CapEx and Free Cash Flow

Free cash flow (FCF) — the cash left over after a company funds its operations and capital investments — is calculated directly from capex:

Free Cash Flow FCF = Operating Cash Flow – CapEx

This is why capex-heavy industries (utilities, telecom, energy) often show lower free cash flow relative to earnings. The cash is real — it’s just being reinvested into the business. Whether that investment generates adequate returns is the key question for investors.

CapEx by Industry

Capital intensity varies dramatically across sectors. Here’s a general sense of where industries fall:

Capital IntensityIndustriesTypical CapEx / Revenue
Very HighOil & gas, utilities, telecom, semiconductors15–30%+
HighAirlines, manufacturing, mining, real estate8–15%
ModerateRetail, healthcare, transportation3–8%
LowSoftware, financial services, consulting, media1–3%

Asset-light businesses (SaaS companies, for example) convert a much higher share of earnings into free cash flow because they don’t need to reinvest heavily in physical assets. This is a big reason software companies command higher valuation multiples.

Where to Find CapEx in Financial Statements

Look at the cash flow statement under “Cash flows from investing activities.” The line is usually labeled “Purchases of property, plant, and equipment” or “Capital expenditures.” It will be a negative number (cash going out). Some companies also report proceeds from asset sales nearby — don’t confuse net capex (purchases minus proceeds) with gross capex (purchases only).

Key Takeaways

  • CapEx is cash spent on long-term assets — it’s capitalized on the balance sheet and depreciated over time, not immediately expensed.
  • Growth capex expands capacity; maintenance capex keeps existing operations running. The distinction is critical for valuation.
  • Free cash flow = operating cash flow minus capex — making capex a direct driver of FCF.
  • Comparing capex to depreciation reveals whether a company is investing for growth or just maintaining the status quo.
  • Capital intensity varies widely by industry, which directly affects free cash flow conversion and valuation multiples.

Frequently Asked Questions

Is capex an expense?

Not immediately. Capex is capitalized — recorded as an asset on the balance sheet — and then gradually expensed through depreciation (or amortization for intangible assets). The cash outflow happens upfront, but the income statement impact is spread over the asset’s useful life.

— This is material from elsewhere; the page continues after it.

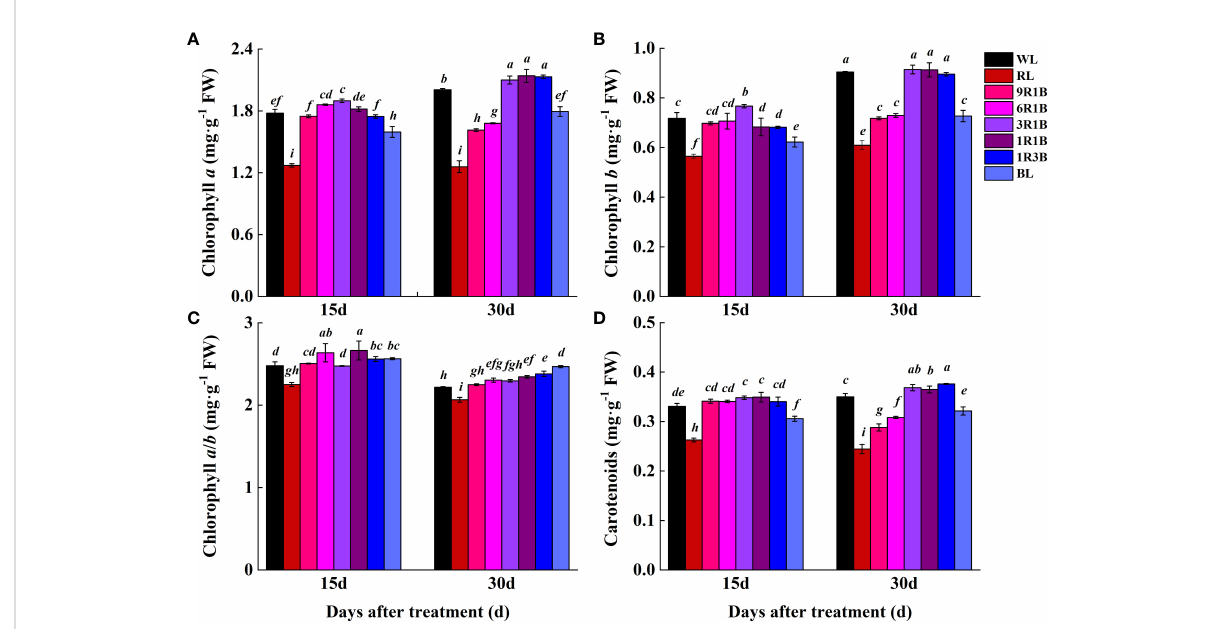
FIGURE 6 Effect of monochromatic and mixed red and blue light on photosynthetic pigment content in leaves of sweet pepper seedlings at day 15 and 30 after treatment. (A) chlorophyll a ; (B) chlorophyll b ; (C) chlorophyll a / b ; (D) carotenoids. Difference in lower-case letters indicates signi fi cant difference at P <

What is the difference between capex and depreciation?

Capex is the actual cash spent to buy or improve an asset. Depreciation is the non-cash accounting charge that allocates that cost over the asset’s useful life. Capex shows up in investing activities on the cash flow statement; depreciation shows up as an expense on the income statement.

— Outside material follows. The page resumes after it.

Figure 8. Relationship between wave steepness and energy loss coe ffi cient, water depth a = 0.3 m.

Why is capex subtracted from operating cash flow to get free cash flow?

Because capex represents cash the company must spend to maintain or grow its operations. Free cash flow is meant to show the cash available to investors after the business has been funded — and capex is a necessary part of funding the business.

How do you tell if a company is over- or under-investing?

Compare capex to depreciation over time. If capex consistently trails depreciation, the company’s asset base is aging and potentially deteriorating. If capex significantly exceeds depreciation, the company is expanding. Also compare capex-to-revenue ratios against industry peers to gauge relative investment levels.